Cooper performed only two welds on each valve train. "These are weld-in-line valve trains," Cooper emphasizes. "This eliminates the need for flanges and gaskets, which have a tendency to leak. When you consider the reduced total welds and less leak potential by eliminating gaskets, ICF valve trains are well worth it."
Cooper also appreciates the ICF platform's compact size.

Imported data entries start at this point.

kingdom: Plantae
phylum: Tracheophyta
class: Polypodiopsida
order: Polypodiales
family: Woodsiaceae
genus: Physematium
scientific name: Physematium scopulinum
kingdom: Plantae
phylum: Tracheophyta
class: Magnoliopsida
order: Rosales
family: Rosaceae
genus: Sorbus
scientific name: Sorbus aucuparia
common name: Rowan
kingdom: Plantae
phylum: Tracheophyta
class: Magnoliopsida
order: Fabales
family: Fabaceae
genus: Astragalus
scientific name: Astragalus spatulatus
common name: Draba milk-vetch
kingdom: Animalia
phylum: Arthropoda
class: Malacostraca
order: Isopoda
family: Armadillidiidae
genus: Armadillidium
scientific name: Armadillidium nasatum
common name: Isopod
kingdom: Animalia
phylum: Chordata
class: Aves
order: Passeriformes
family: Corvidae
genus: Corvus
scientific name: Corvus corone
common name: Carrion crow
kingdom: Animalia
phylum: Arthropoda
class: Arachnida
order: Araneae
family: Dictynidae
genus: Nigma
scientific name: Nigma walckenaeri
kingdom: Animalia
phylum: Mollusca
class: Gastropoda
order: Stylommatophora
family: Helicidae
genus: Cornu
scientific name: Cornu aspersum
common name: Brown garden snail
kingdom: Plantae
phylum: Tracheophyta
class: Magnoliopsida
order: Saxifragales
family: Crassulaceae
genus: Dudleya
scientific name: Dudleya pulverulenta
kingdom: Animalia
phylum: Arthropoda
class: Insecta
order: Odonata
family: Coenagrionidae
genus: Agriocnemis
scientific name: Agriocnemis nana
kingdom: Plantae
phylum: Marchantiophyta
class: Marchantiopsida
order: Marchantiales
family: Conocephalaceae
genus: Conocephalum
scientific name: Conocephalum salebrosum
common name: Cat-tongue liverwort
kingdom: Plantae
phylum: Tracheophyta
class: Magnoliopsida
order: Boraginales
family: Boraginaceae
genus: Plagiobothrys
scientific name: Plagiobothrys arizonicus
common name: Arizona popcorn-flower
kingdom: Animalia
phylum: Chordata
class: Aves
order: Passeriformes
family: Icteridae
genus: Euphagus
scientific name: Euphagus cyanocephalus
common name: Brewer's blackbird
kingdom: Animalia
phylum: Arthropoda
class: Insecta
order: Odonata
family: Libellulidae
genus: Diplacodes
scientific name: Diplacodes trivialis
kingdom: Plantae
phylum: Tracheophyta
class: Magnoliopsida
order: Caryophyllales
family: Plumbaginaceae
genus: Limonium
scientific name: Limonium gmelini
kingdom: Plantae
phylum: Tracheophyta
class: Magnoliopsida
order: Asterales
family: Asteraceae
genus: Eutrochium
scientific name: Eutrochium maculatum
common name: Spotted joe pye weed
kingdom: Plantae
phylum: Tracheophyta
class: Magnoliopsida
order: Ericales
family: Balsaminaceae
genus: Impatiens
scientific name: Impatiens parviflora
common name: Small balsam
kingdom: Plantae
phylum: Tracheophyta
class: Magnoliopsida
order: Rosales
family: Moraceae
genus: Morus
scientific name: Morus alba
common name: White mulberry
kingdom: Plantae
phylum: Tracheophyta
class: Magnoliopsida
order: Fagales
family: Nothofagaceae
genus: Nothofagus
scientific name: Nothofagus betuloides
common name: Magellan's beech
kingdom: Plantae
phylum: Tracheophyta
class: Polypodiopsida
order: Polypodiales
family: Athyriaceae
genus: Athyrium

"Traditional valve trains require more welding. They also take up a lot more space because the pipe spans are longer between each valve," he says.
To support fabricated control stations that are spread out with more welds, a conventional valve train is about four feet long. A Danfoss ICF valve train is much more compact -- about a foot long -- which saves a lot of space in the plant and reduces the amount of refrigerant in the line.
The adaptability of the ICF Flexline is also an advantage. The multi-ported body was also able to accept other stop valves and line sensors. Electronic control modules are also available where extremely tight temperature control is required.
"The ICF Flexline valve station covers 90 percent of all applications in just four basic configurations," notes Terry Chapp, regional sales manager for Danfoss Industrial Refrigeration. "In total, it allows for more than 50 special configurations in low- and high-pressure applications for liquid lines, compressor injection lines and hot gas lines."
For Cooper, the labour savings, fewer leak points and flexibility of the ICF Flexline station proved to be a smart decision.
"ICF valve trains improved our productivity on the project. And they helped us deliver a more cost-effective solution to our customer. But most importantly, after four years of service, Danfoss ICF valve trains have been operating flawlessly. All our service guy does is check calibration once a year. This ICF Flexline technology is our recipe for success."